Work instruction: Output the records exactly, and drop each picture.

══ Record extracts

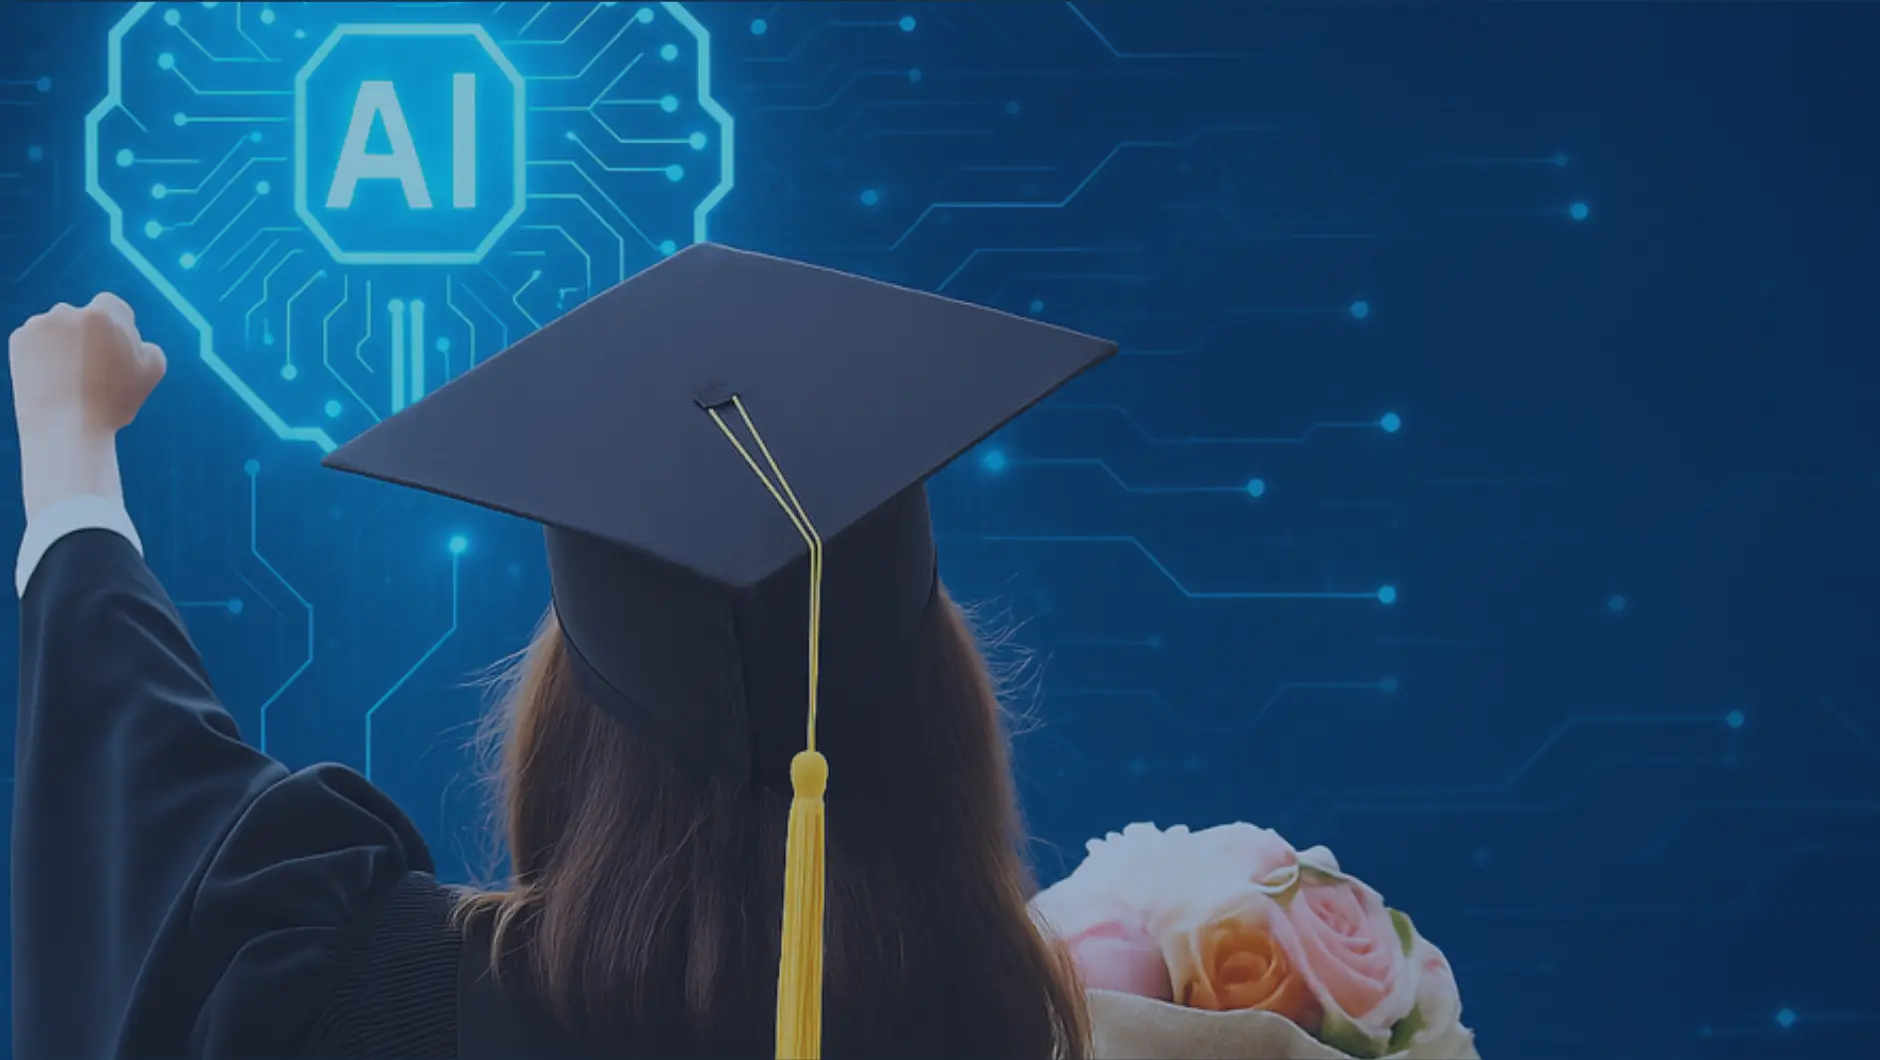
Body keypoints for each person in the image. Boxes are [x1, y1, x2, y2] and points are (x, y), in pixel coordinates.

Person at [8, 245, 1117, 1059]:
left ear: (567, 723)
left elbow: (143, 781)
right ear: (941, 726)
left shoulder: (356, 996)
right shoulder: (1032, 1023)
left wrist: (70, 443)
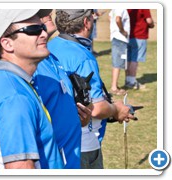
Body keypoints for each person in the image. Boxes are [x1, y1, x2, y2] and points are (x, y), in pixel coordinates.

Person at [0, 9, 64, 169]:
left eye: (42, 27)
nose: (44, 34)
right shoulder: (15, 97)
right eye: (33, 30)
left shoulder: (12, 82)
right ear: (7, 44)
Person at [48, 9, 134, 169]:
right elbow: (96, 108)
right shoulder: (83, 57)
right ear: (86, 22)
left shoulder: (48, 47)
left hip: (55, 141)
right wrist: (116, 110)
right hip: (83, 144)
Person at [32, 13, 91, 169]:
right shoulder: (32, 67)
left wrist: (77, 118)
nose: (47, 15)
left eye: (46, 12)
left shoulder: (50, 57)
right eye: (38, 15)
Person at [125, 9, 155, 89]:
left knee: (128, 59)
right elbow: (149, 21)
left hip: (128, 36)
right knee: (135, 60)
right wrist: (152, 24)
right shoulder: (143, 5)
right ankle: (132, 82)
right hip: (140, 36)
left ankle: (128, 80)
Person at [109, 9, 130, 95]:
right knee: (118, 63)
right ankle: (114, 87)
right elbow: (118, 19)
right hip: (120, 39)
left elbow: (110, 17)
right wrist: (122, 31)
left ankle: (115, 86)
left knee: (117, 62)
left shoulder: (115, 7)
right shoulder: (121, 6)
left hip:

════

Output below:
Body keypoints for each person in the image. Boxes are [x1, y1, x2, y2] and points are (x, y), in pixel coordinates.

Person at [8, 245, 1117, 1059]:
left ear: (567, 723)
left elbow: (143, 781)
right ear: (941, 726)
left shoulder: (356, 996)
right shoulder: (1032, 1023)
left wrist: (70, 443)
Body keypoints for each person in the image. Boxes are [x1, y1, x2, y2] and points are (x, y), in pixel coordinates.

Person at [0, 9, 64, 169]:
left eye: (42, 27)
nose: (44, 34)
right shoulder: (15, 97)
right eye: (33, 30)
left shoulder: (12, 82)
right ear: (7, 44)
Person at [48, 9, 134, 169]:
right elbow: (96, 108)
right shoulder: (83, 57)
right ear: (86, 22)
left shoulder: (48, 47)
left hip: (55, 141)
right wrist: (116, 110)
right hip: (83, 144)
Person at [32, 13, 91, 169]:
right shoulder: (32, 67)
left wrist: (77, 118)
nose: (47, 15)
left eye: (46, 12)
left shoulder: (50, 57)
right eye: (38, 15)
Person at [125, 9, 155, 89]:
left knee: (128, 59)
right elbow: (149, 21)
left hip: (128, 36)
right knee: (135, 60)
right wrist: (152, 24)
right shoulder: (143, 5)
right ankle: (132, 82)
right hip: (140, 36)
left ankle: (128, 80)
Person at [109, 9, 130, 95]:
right knee: (118, 63)
right ankle: (114, 87)
right elbow: (118, 19)
right hip: (120, 39)
left elbow: (110, 17)
right wrist: (122, 31)
left ankle: (115, 86)
left knee: (117, 62)
left shoulder: (115, 7)
right shoulder: (121, 6)
left hip:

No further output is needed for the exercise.